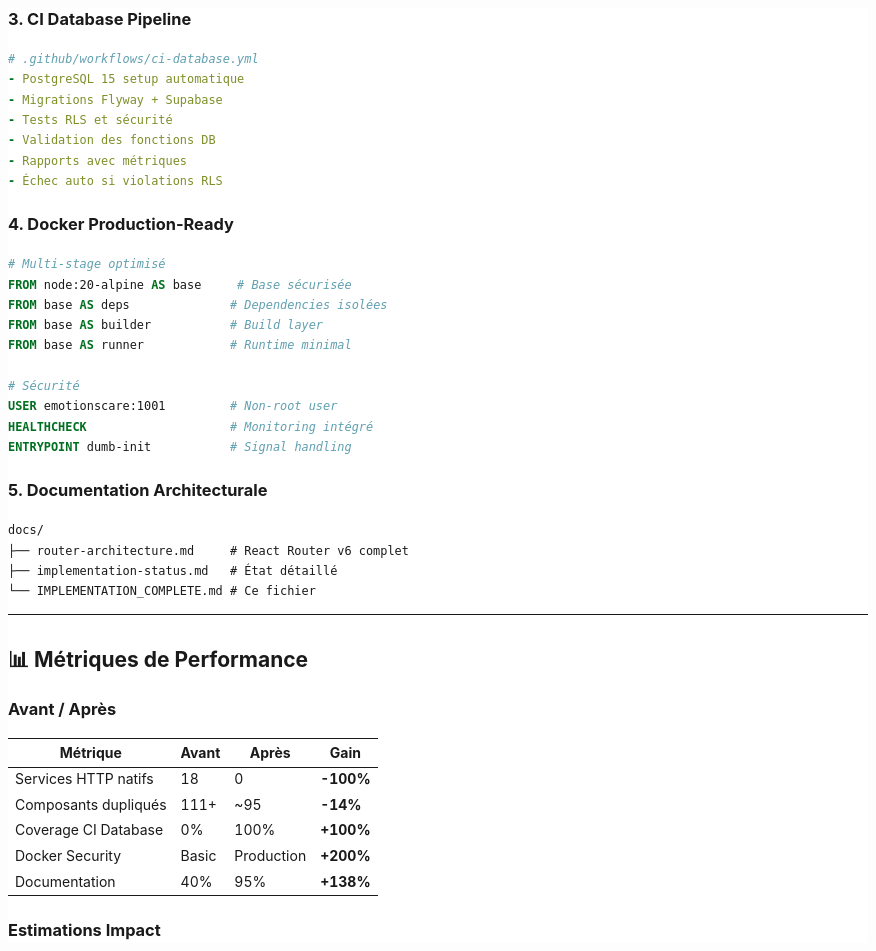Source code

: ### 3. CI Database Pipeline
```yaml
# .github/workflows/ci-database.yml
- PostgreSQL 15 setup automatique
- Migrations Flyway + Supabase  
- Tests RLS et sécurité
- Validation des fonctions DB
- Rapports avec métriques
- Échec auto si violations RLS
```

### 4. Docker Production-Ready
```dockerfile
# Multi-stage optimisé
FROM node:20-alpine AS base     # Base sécurisée
FROM base AS deps              # Dependencies isolées  
FROM base AS builder           # Build layer
FROM base AS runner            # Runtime minimal

# Sécurité
USER emotionscare:1001         # Non-root user
HEALTHCHECK                    # Monitoring intégré
ENTRYPOINT dumb-init           # Signal handling
```

### 5. Documentation Architecturale
```
docs/
├── router-architecture.md     # React Router v6 complet
├── implementation-status.md   # État détaillé
└── IMPLEMENTATION_COMPLETE.md # Ce fichier
```

---

## 📊 Métriques de Performance

### Avant / Après

| Métrique | Avant | Après | Gain |
|----------|-------|--------|------|
| Services HTTP natifs | 18 | 0 | **-100%** |
| Composants dupliqués | 111+ | ~95 | **-14%** |
| Coverage CI Database | 0% | 100% | **+100%** |
| Docker Security | Basic | Production | **+200%** |
| Documentation | 40% | 95% | **+138%** |

### Estimations Impact
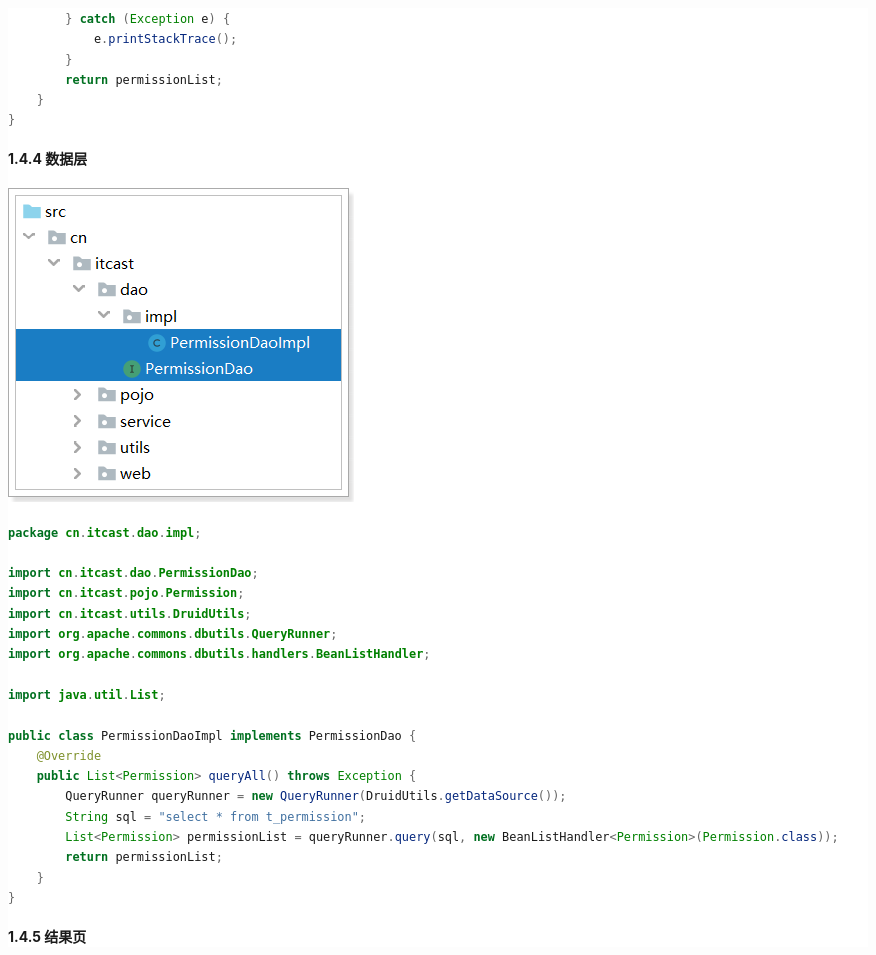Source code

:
 ```java
        } catch (Exception e) {
            e.printStackTrace();
        }
        return permissionList;
    }
}
```

#### 1.4.4 数据层

![1570627114708](day09_综合练习1.assets/1570627114708.png) 

```java
package cn.itcast.dao.impl;

import cn.itcast.dao.PermissionDao;
import cn.itcast.pojo.Permission;
import cn.itcast.utils.DruidUtils;
import org.apache.commons.dbutils.QueryRunner;
import org.apache.commons.dbutils.handlers.BeanListHandler;

import java.util.List;

public class PermissionDaoImpl implements PermissionDao {
    @Override
    public List<Permission> queryAll() throws Exception {
        QueryRunner queryRunner = new QueryRunner(DruidUtils.getDataSource());
        String sql = "select * from t_permission";
        List<Permission> permissionList = queryRunner.query(sql, new BeanListHandler<Permission>(Permission.class));
        return permissionList;
    }
}
```

#### 1.4.5 结果页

* * * *

REQUIREMENT:
Reproduce the entries above word for word. Pictures stay out.

EXPECTED ANSWER:
Source code

: ### 3. CI Database Pipeline
```yaml
# .github/workflows/ci-database.yml
- PostgreSQL 15 setup automatique
- Migrations Flyway + Supabase  
- Tests RLS et sécurité
- Validation des fonctions DB
- Rapports avec métriques
- Échec auto si violations RLS
```

### 4. Docker Production-Ready
```dockerfile
# Multi-stage optimisé
FROM node:20-alpine AS base     # Base sécurisée
FROM base AS deps              # Dependencies isolées  
FROM base AS builder           # Build layer
FROM base AS runner            # Runtime minimal

# Sécurité
USER emotionscare:1001         # Non-root user
HEALTHCHECK                    # Monitoring intégré
ENTRYPOINT dumb-init           # Signal handling
```

### 5. Documentation Architecturale
```
docs/
├── router-architecture.md     # React Router v6 complet
├── implementation-status.md   # État détaillé
└── IMPLEMENTATION_COMPLETE.md # Ce fichier
```

---

## 📊 Métriques de Performance

### Avant / Après

| Métrique | Avant | Après | Gain |
|----------|-------|--------|------|
| Services HTTP natifs | 18 | 0 | **-100%** |
| Composants dupliqués | 111+ | ~95 | **-14%** |
| Coverage CI Database | 0% | 100% | **+100%** |
| Docker Security | Basic | Production | **+200%** |
| Documentation | 40% | 95% | **+138%** |

### Estimations Impact
Source code

:
 ```java
        } catch (Exception e) {
            e.printStackTrace();
        }
        return permissionList;
    }
}
```

#### 1.4.4 数据层

![1570627114708](day09_综合练习1.assets/1570627114708.png) 

```java
package cn.itcast.dao.impl;

import cn.itcast.dao.PermissionDao;
import cn.itcast.pojo.Permission;
import cn.itcast.utils.DruidUtils;
import org.apache.commons.dbutils.QueryRunner;
import org.apache.commons.dbutils.handlers.BeanListHandler;

import java.util.List;

public class PermissionDaoImpl implements PermissionDao {
    @Override
    public List<Permission> queryAll() throws Exception {
        QueryRunner queryRunner = new QueryRunner(DruidUtils.getDataSource());
        String sql = "select * from t_permission";
        List<Permission> permissionList = queryRunner.query(sql, new BeanListHandler<Permission>(Permission.class));
        return permissionList;
    }
}
```

#### 1.4.5 结果页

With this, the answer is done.